__PASSAGE PROVIDED__
****

UMaine Receives $2.9 Million Grant from NSF Research Traineeship Program
The National Science Foundation (NSF) Research Traineeship Program (NRT) announced today a $2.9 million grant to Dr. Sandra de Urioste-Stone, Assistant Professor of Nature-based Tourism at the University of Maine, to lead an interdisciplinary team of UMaine faculty (from the Center for Research on Sustainable Forests [CRSF]; Department of Communication and Journalism; Department of Wildlife, Fisheries and Conservation Biology [WFCB]; Ecology and Environmental Sciences [EES]; School of Forest Resources [SFR], and Senator George J. Mitchell Center for Sustainability Solutions) in developing a new graduate education model to prepare the next generation of conservation science leaders.
The project, “Enhancing Conservation Science and Practice: An Interdisciplinary Program,” is one of 17 projects funded by the NSF NRT program aimed at transforming approaches to STEM graduate education (click here for the NSF press release). De Urioste-Stone and colleagues plan to train over 20 NSF-funded graduate students from forest resources, wildlife conservation, communications, and environmental sciences to develop interdisciplinary communication, collaboration, and professional skills necessary to address emergent conservation issues.

****

__DATA FOR REVIEW__
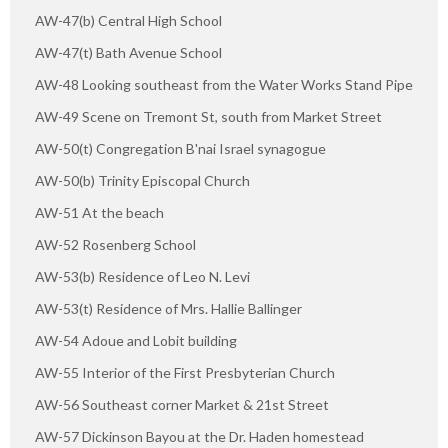
AW-47(b) Central High School
AW-47(t) Bath Avenue School
AW-48 Looking southeast from the Water Works Stand Pipe
AW-49 Scene on Tremont St, south from Market Street
AW-50(t) Congregation B'nai Israel synagogue
AW-50(b) Trinity Episcopal Church
AW-51 At the beach
AW-52 Rosenberg School
AW-53(b) Residence of Leo N. Levi
AW-53(t) Residence of Mrs. Hallie Ballinger
AW-54 Adoue and Lobit building
AW-55 Interior of the First Presbyterian Church
AW-56 Southeast corner Market & 21st Street
AW-57 Dickinson Bayou at the Dr. Haden homestead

****

__ACTION ITEM A__
List every UMaine unit named in the grant announcement as a source of the interdisciplinary faculty team.
__ACTION ITEM B__
Translate this sentence from the grant announcement into Spanish: "De Urioste-Stone and colleagues plan to train over 20 NSF-funded graduate students from forest resources, wildlife conservation, communications, and environmental sciences to develop interdisciplinary communication, collaboration, and professional skills necessary to address emergent conservation issues."
__ACTION ITEM C__
Extend the article on the UMaine NSF grant, beginning after its final sentence.
The listing is not needed for any of this work.

__ANSWER BOX A__
- Center for Research on Sustainable Forests (CRSF)
- Department of Communication and Journalism
- Department of Wildlife, Fisheries and Conservation Biology (WFCB)
- Ecology and Environmental Sciences (EES)
- School of Forest Resources (SFR)
- Senator George J. Mitchell Center for Sustainability Solutions

__ANSWER BOX B__
De Urioste-Stone y sus colegas planean formar a más de 20 estudiantes de posgrado financiados por la NSF, procedentes de recursos forestales, conservación de la vida silvestre, comunicación y ciencias ambientales, para que desarrollen las habilidades interdisciplinarias de comunicación, colaboración y desempeño profesional necesarias para abordar los problemas emergentes de conservación.

__ANSWER BOX C__
UMaine faculty and researchers collaborating on this project include Aram Calhoun (Professor of Wetland Ecology), Adam Daigneault (Assistant Professor of Forest, Conservation and Recreation Policy), Daniel Hayes (Assistant Professor of Remote Sensing & Geospatial Analysis), Bridie McGreavy (Assistant Professor of Environmental Communication), Sarah Nelson (Associate Research Professor and EES Program Director), Laura Rickard (Associate Professor of Risk Communications), Linda Silka (Senior Fellow, Senator George J. Mitchell Center for Sustainability Solutions), and Aaron Weiskittel (Professor of Biometrics and Modeling and CRSF Director).